Dans la chanson de Léo Ferré, l’île Saint-Louis part à la recherche de l’île au trésor, mais découvre que celle-ci s’est noyée : “Pour les îles sages/Point de grands voyages/Les livres d’images/Se font à Paris.” La preuve : c’est aussi à Paris que le crime de cette comédie policière et provinciale se fera.

Elles ne sont pas “restées jeunes”

François Ozon a eu envie de filmer deux femmes, vieilles, mais qui ne sont pas “restées jeunes” comme il serait convenable de vieillir. Certes, ce n’est pas seulement à la campagne qu’on devient vieilles, mais ça aide. La compagnie des arbres, sans doute, qui eux aussi se laissent aller. A Paris, on se maquille, on bouge, les saisons ne passent pas, elles se cognent aux façades haussmanniennes, rebondissent sur les toits éternellement gris. A Paris, on n’arrête pas de rajeunir, même quand on est un peu trop nombreux aux séances de cinéma du lundi après-midi.

Ce que j’aime bien, avec Ozon, c’est qu’il ne va jamais au-delà des choses qu’il ne peut pas dire, filmer. On pourrait lui reprocher un certain retrait, une prudence, il s’arrête avant de se casser le nez. Il a toujours fait comme ça, même quand on le croyait transgressif. Ça serait un peu le contraire de Coppola qui défonce toutes les portes en hurlant “Poussez-vous, c’est moi que v’là !” Le mec fatigant.

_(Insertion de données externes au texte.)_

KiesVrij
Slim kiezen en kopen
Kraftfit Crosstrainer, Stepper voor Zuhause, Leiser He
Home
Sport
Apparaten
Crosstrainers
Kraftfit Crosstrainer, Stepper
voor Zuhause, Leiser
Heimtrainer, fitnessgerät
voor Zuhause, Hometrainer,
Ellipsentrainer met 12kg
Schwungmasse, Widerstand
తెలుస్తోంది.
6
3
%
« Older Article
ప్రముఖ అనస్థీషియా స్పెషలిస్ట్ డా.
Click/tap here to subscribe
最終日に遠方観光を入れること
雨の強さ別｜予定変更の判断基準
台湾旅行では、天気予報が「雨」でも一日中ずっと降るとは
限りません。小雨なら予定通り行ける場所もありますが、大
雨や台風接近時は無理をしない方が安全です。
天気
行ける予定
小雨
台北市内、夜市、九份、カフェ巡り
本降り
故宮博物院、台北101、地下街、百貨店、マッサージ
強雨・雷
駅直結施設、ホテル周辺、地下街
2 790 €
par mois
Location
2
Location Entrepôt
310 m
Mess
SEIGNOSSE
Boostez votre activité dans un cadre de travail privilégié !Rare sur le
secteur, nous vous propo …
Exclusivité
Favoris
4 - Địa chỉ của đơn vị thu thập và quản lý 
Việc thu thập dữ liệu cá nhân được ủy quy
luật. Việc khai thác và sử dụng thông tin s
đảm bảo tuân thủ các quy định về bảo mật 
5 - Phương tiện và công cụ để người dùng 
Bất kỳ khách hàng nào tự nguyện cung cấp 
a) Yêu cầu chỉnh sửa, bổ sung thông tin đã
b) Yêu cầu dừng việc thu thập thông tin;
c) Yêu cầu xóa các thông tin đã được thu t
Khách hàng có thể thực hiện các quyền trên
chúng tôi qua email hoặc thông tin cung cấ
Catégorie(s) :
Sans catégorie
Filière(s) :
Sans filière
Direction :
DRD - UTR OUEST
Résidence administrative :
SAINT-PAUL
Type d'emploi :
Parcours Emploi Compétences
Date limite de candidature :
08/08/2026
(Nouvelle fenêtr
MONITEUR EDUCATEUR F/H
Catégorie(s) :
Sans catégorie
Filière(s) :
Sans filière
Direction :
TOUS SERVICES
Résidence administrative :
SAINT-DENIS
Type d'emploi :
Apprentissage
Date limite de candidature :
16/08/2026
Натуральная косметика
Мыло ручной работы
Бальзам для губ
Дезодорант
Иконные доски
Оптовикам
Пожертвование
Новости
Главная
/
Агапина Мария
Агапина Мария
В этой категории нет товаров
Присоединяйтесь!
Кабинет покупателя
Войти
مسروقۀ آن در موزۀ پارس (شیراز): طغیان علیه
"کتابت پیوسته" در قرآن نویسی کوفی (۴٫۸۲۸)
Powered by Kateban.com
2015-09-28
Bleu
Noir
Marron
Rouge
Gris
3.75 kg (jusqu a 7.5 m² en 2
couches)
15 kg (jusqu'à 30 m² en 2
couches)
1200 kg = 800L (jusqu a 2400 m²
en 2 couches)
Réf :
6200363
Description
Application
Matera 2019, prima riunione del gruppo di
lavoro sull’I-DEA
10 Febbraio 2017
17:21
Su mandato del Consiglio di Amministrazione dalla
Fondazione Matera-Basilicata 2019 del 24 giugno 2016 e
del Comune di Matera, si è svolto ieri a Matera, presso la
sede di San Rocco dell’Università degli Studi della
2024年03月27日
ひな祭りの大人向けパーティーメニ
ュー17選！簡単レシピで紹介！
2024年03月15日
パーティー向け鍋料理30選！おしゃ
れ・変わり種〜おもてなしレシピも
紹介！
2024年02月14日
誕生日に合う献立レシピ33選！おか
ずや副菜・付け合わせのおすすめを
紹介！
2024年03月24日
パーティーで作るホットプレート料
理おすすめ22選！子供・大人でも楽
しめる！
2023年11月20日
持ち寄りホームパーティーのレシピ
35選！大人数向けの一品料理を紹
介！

Ne pas demander non plus aux actrices ce qu’elles ne sont pas capables de faire, c’est aussi une manière de faire du cinéma réaliste, juste, précis. Il stoppe l’émotion juste avant de nous faire pleurer. Comme s’il voulait qu’on reste lucide jusqu’au bout. Un exemple qui illustrera peut-être ce que j’essaie de dire. Il y a ce petit Laurent, ballotté entre sa mère acariâtre et sa grand-mère aimante. Ozon ne lui donne pratiquement jamais la parole. A quoi bon. On sait très bien ce qu’il a à dire sur les adultes pour lesquels il est l’objet de rivalité, de désir. Ozon va le maintenir en lisière du drame tout au long du film, alors que c’est autour de lui que tout se trame et bascule. Comme dans tout bon polar, l’énigme n’est plus celle qu’on croit, et la lumière se fait tout à la fin, sur l’insoupçonnable histoire d’amour, et Ozon dit “Coupez !” avant qu’elle ne fasse scandale. Et c’est bien mieux comme ça.

*”Quand vient l’automne”, de François Ozon, en salles le 2 octobre.